Although not an official law, a fatwa is often respected as a legally approved law. Since 1991, women have not been issued drivers licenses in the Kingdom.

Ironically, most Saudi women today get around with the help of hired drivers who are male and are not blood related. One would think that this would set off an alarm amongst conservatives yet the practice goes unquestioned producing a strange double standard that critics of the ban are quick to point out.

The ban has not gone unquestioned by Saudi women, and many have outright challenged it on numerous occasions. A couple of years ago, Naija Hariri decided to drive her children to school when the family’s driver did not show up. She continued to do so until she was arrested.

With her husband present, Hariri was forced to sign a pledge saying she wouldn’t drive again.

“What is more upsetting to me than having to sign the pledge is that my ‘guardian’ was summoned,” she said. “I reject the whole idea of his being my ‘guardian’ because I’m a 47-year-old woman, I should be my own guardian,” said Hariri.

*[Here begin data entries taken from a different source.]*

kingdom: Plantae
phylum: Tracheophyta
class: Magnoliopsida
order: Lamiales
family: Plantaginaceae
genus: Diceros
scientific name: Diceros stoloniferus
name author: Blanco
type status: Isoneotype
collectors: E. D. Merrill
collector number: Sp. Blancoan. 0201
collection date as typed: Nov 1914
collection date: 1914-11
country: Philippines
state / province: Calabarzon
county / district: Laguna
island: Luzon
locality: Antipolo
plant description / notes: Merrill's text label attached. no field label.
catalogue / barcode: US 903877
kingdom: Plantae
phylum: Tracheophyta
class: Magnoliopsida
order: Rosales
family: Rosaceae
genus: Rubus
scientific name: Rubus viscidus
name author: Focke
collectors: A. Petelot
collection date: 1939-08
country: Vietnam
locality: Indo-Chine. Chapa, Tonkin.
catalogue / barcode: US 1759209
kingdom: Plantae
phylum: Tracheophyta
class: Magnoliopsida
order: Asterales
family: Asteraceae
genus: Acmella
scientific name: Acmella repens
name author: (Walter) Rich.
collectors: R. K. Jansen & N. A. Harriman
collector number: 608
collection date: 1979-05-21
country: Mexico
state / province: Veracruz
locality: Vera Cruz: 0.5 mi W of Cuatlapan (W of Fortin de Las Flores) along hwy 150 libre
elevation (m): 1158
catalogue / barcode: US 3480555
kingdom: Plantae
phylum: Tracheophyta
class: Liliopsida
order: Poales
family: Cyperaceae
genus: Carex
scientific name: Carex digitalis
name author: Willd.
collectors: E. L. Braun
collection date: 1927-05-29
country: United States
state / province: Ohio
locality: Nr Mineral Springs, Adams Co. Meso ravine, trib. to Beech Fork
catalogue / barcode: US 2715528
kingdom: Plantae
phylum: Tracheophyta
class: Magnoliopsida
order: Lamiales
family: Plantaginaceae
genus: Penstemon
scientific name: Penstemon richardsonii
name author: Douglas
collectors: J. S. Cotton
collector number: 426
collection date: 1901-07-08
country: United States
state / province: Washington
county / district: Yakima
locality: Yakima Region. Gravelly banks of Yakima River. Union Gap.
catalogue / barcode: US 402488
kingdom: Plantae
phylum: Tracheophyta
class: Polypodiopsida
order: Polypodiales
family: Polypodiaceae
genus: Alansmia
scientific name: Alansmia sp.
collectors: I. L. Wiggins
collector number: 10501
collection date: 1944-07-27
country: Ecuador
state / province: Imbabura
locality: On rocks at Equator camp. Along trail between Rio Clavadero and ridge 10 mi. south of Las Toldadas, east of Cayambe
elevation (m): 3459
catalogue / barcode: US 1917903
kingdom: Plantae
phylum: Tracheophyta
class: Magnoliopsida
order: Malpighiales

Since the controversial statements of al-Lohaidan, a grass roots movement has formed and created an online petition at calling for women to drive on October 26.

“The October 26th movement is a grass-root campaign by the women and men of Saudi Arabia,” says the page that was recently blocked by Saudi internet service providers.

“Its aim is to revive the demand to lift the ban on women driving. The campaign has no anti-Islamic or political agenda for neither Islam nor the official laws of Saudi prohibit women from driving. Islam and the Basic Law of Saudi Arabia both ensure that all, regardless of gender, have the right to freedom of movement. King Abdullah has also stated that the ban is only societal. Hence this campaign was started to urge the government to issue an official decree lifting the ban.”